● WORK REQUEST: In the entries below, tally the lines that contain the string "Dallas", then state that number alone.

[MATERIAL SUPPLIED Boundary: Start]

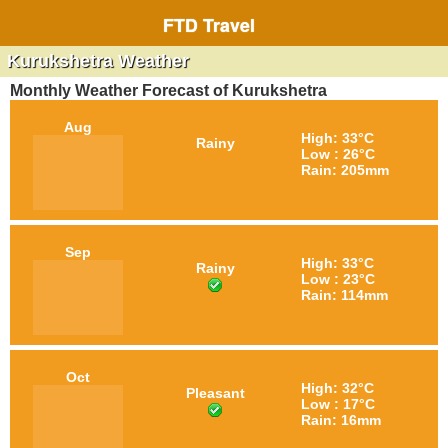
FTD Travel
Kurukshetra Weather
Monthly Weather Forecast of Kurukshetra
Aug
High: 33°C
Rainy
Low : 26°C
Rain: 205mm
Sep
High: 33°C
Rainy
Low : 23°C
Rain: 114mm
Oct
High: 32°C
Pleasant
Low : 17°C
Rain: 16mm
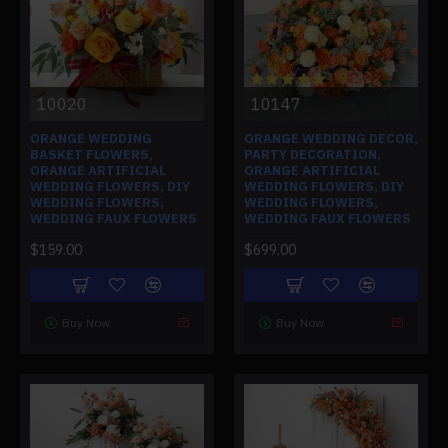
10020
10147
ORANGE WEDDING
ORANGE WEDDING DECOR,
BASKET FLOWERS,
PARTY DECORATION,
ORANGE ARTIFICIAL
ORANGE ARTIFICIAL
WEDDING FLOWERS, DIY
WEDDING FLOWERS, DIY
WEDDING FLOWERS,
WEDDING FLOWERS,
WEDDING FAUX FLOWERS
WEDDING FAUX FLOWERS
$159.00
$699.00
Buy Now
Buy Now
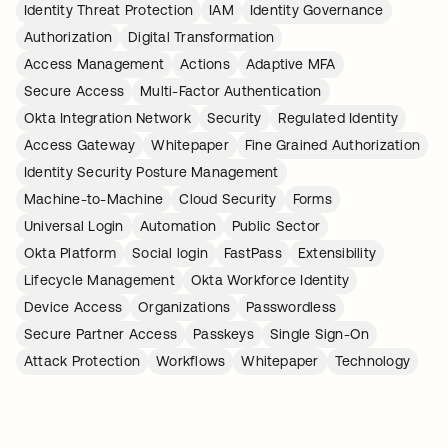
Identity Threat Protection
IAM
Identity Governance
Authorization
Digital Transformation
Access Management
Actions
Adaptive MFA
Secure Access
Multi-Factor Authentication
Okta Integration Network
Security
Regulated Identity
Access Gateway
Whitepaper
Fine Grained Authorization
Identity Security Posture Management
Machine-to-Machine
Cloud Security
Forms
Universal Login
Automation
Public Sector
Okta Platform
Social login
FastPass
Extensibility
Lifecycle Management
Okta Workforce Identity
Device Access
Organizations
Passwordless
Secure Partner Access
Passkeys
Single Sign-On
Attack Protection
Workflows
Whitepaper
Technology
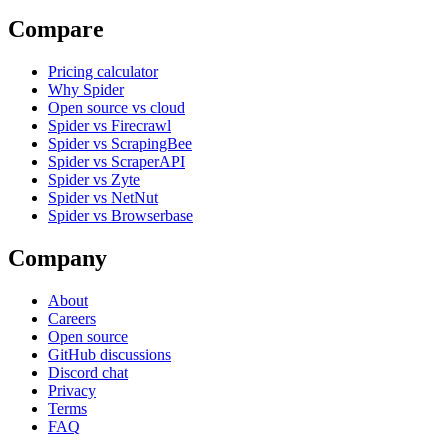
Compare
Pricing calculator
Why Spider
Open source vs cloud
Spider vs Firecrawl
Spider vs ScrapingBee
Spider vs ScraperAPI
Spider vs Zyte
Spider vs NetNut
Spider vs Browserbase
Company
About
Careers
Open source
GitHub discussions
Discord chat
Privacy
Terms
FAQ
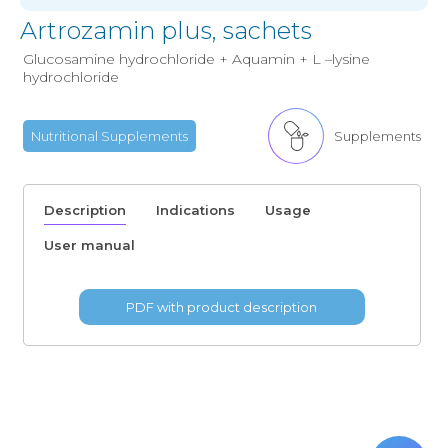
Artrozamin plus, sachets
Glucosamine hydrochloride + Aquamin + L –lysine
hydrochloride
Nutritional Supplements
Supplements
Description
Indications
Usage
User manual
PDF with product description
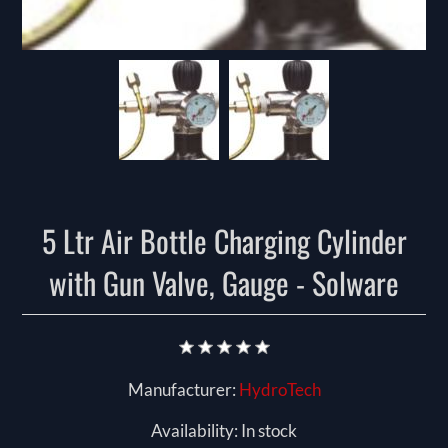
5 Ltr Air Bottle Charging Cylinder
with Gun Valve, Gauge - Solware
Manufacturer:
HydroTech
Availability:
In stock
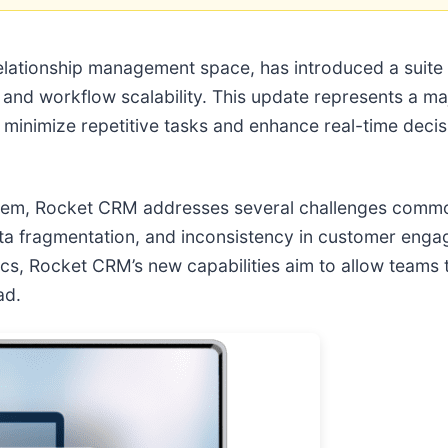
elationship management space, has introduced a suite
on, and workflow scalability. This update represents a 
o minimize repetitive tasks and enhance real-time deci
system, Rocket CRM addresses several challenges comm
data fragmentation, and inconsistency in customer eng
ics, Rocket CRM’s new capabilities aim to allow teams
ad.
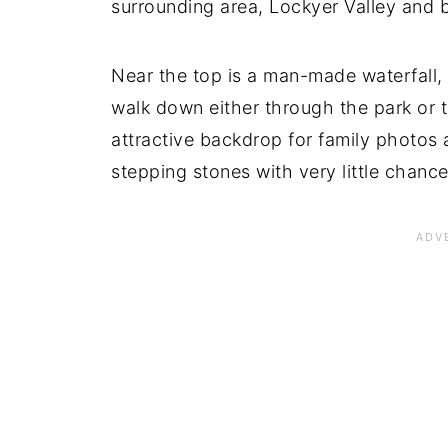
surrounding area, Lockyer Valley and 
Near the top is a man-made waterfall, 
walk down either through the park or t
attractive backdrop for family photos a
stepping stones with very little chance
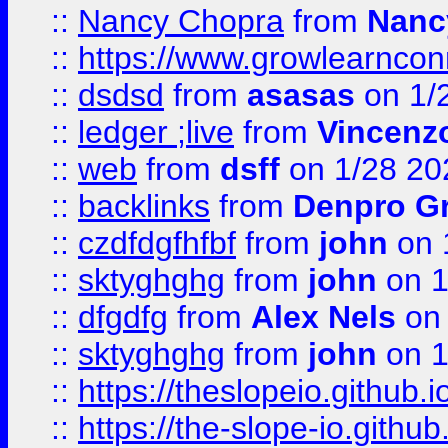
::
Nancy Chopra
from
Nanc
::
https://www.growlearnconn
::
dsdsd
from
asasas
on 1/
::
ledger ;live
from
Vincenz
::
web
from
dsff
on 1/28 20
::
backlinks
from
Denpro G
::
czdfdgfhfbf
from
john
on 
::
sktyghghg
from
john
on 1
::
dfgdfg
from
Alex Nels
on 
::
sktyghghg
from
john
on 1
::
https://theslopeio.github.i
::
https://the-slope-io.github.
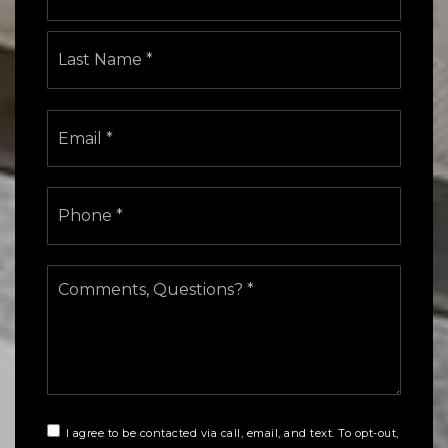
Last
Email
*
Phone
*
Comments,
Questions?
*
I agree to be contacted via call, email, and text. To opt-out,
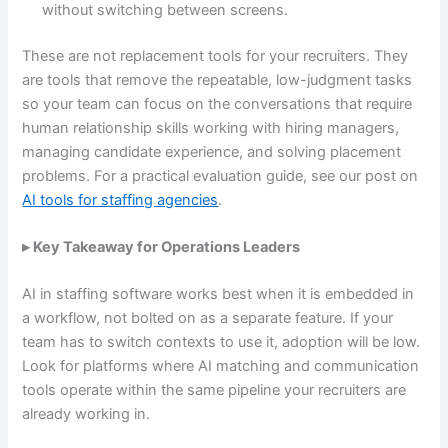
without switching between screens.
These are not replacement tools for your recruiters. They
are tools that remove the repeatable, low-judgment tasks
so your team can focus on the conversations that require
human relationship skills working with hiring managers,
managing candidate experience, and solving placement
problems. For a practical evaluation guide, see our post on
AI tools for staffing agencies
.
▸ Key Takeaway for Operations Leaders
AI in staffing software works best when it is embedded in
a workflow, not bolted on as a separate feature. If your
team has to switch contexts to use it, adoption will be low.
Look for platforms where AI matching and communication
tools operate within the same pipeline your recruiters are
already working in.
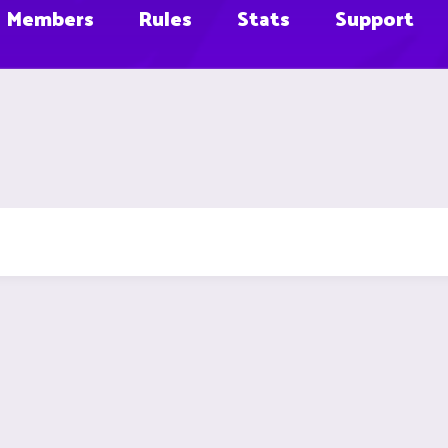
Members
Rules
Stats
Support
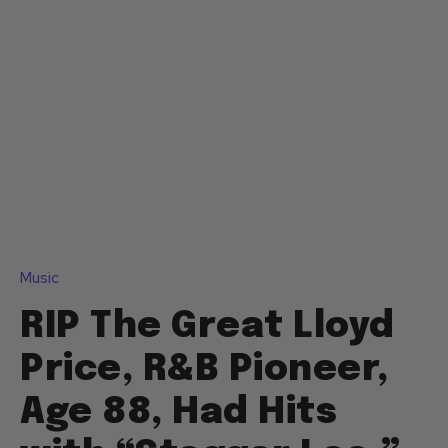
Music
RIP The Great Lloyd
Price, R&B Pioneer,
Age 88, Had Hits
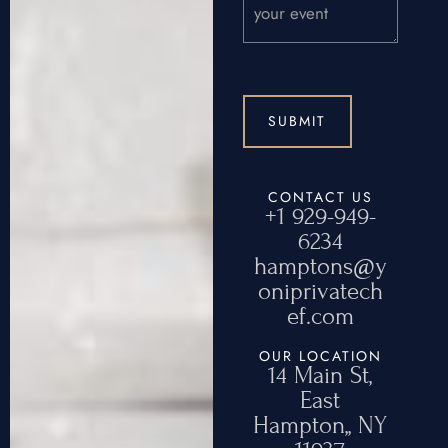
CONTACT US
+1 929-949-
6234
hamptons@y
oniprivatech
ef.com
OUR LOCATION
14 Main St,
East
Hampton,, NY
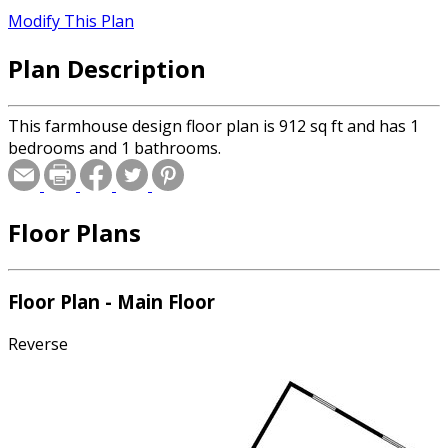
Modify This Plan
Plan Description
This farmhouse design floor plan is 912 sq ft and has 1
bedrooms and 1 bathrooms.
Floor Plans
Floor Plan - Main Floor
Reverse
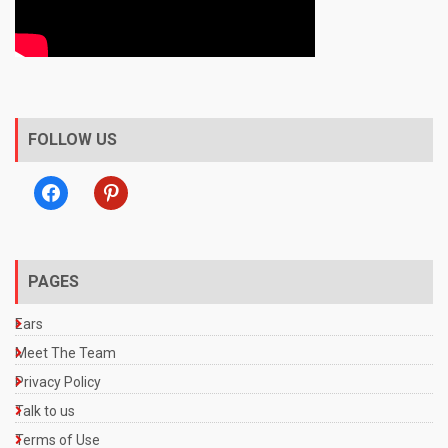
FOLLOW US
facebook
pinterest
PAGES
Ears
Meet The Team
Privacy Policy
Talk to us
Terms of Use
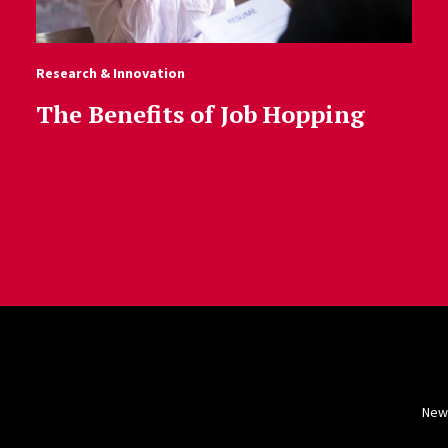
Research & Innovation
The Benefits of Job Hopping
New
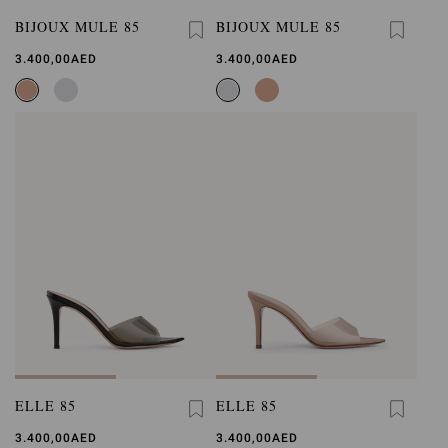
BIJOUX MULE 85
BIJOUX MULE 85
3.400,00AED
3.400,00AED
ELLE 85
ELLE 85
3.400,00AED
3.400,00AED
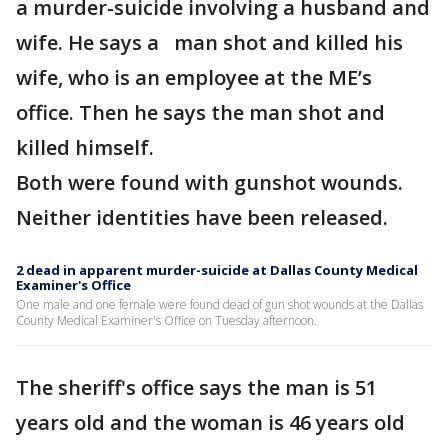
a murder-suicide involving a husband and
wife. He says a man shot and killed his
wife, who is an employee at the ME’s
office. Then he says the man shot and
killed himself.
Both were found with gunshot wounds.
Neither identities have been released.
2 dead in apparent murder-suicide at Dallas County Medical
Examiner's Office
One male and one female were found dead of gun shot wounds at the Dallas
County Medical Examiner's Office on Tuesday afternoon.
The sheriff's office says the man is 51
years old and the woman is 46 years old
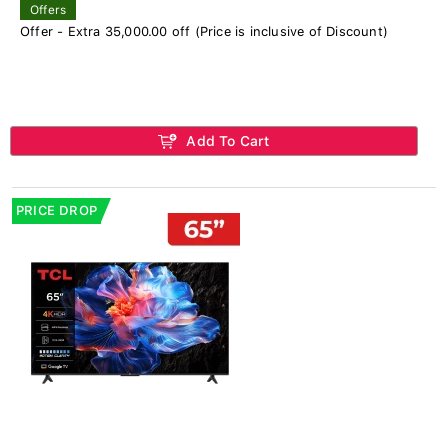
Offers
Offer - Extra 35,000.00 off (Price is inclusive of Discount)
Add To Cart
PRICE DROP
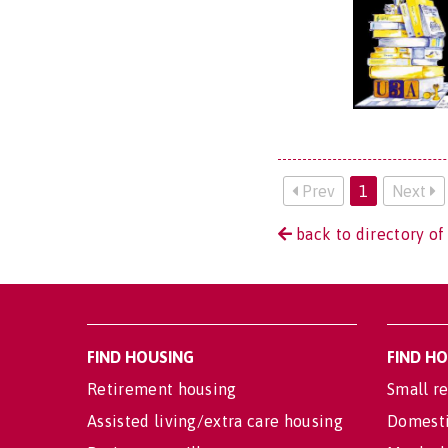
Prev
1
Next
back to directory of
FIND HOUSING
FIND H
Retirement housing
Small re
Assisted living/extra care housing
Domesti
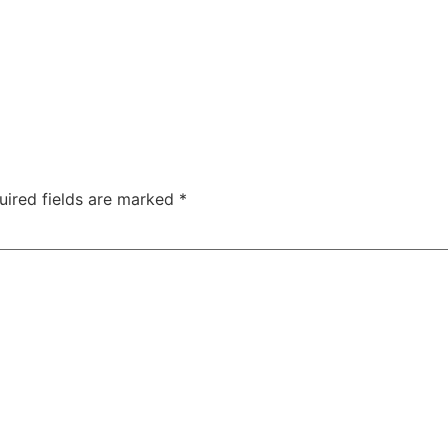
uired fields are marked
*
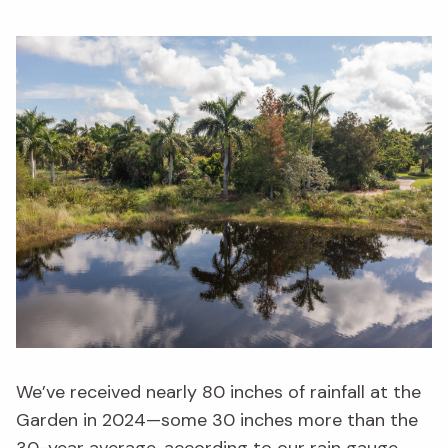
We’ve received nearly 80 inches of rainfall at the
Garden in 2024—some 30 inches more than the
30-year average, according to
our rain gauge
,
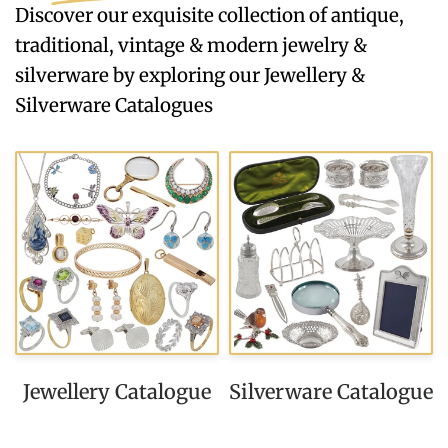
Discover our exquisite collection of antique,
traditional, vintage & modern jewelry &
silverware by exploring our Jewellery &
Silverware Catalogues
Jewellery Catalogue
Silverware Catalogue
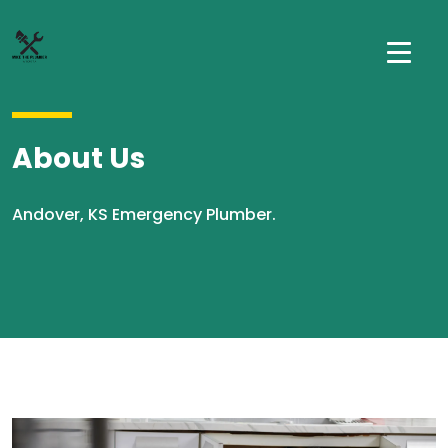
About Us
Andover, KS Emergency Plumber.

[MATERIAL SUPPLIED Boundary: End]

● RESPONSE TO THIS EXERCISE: 2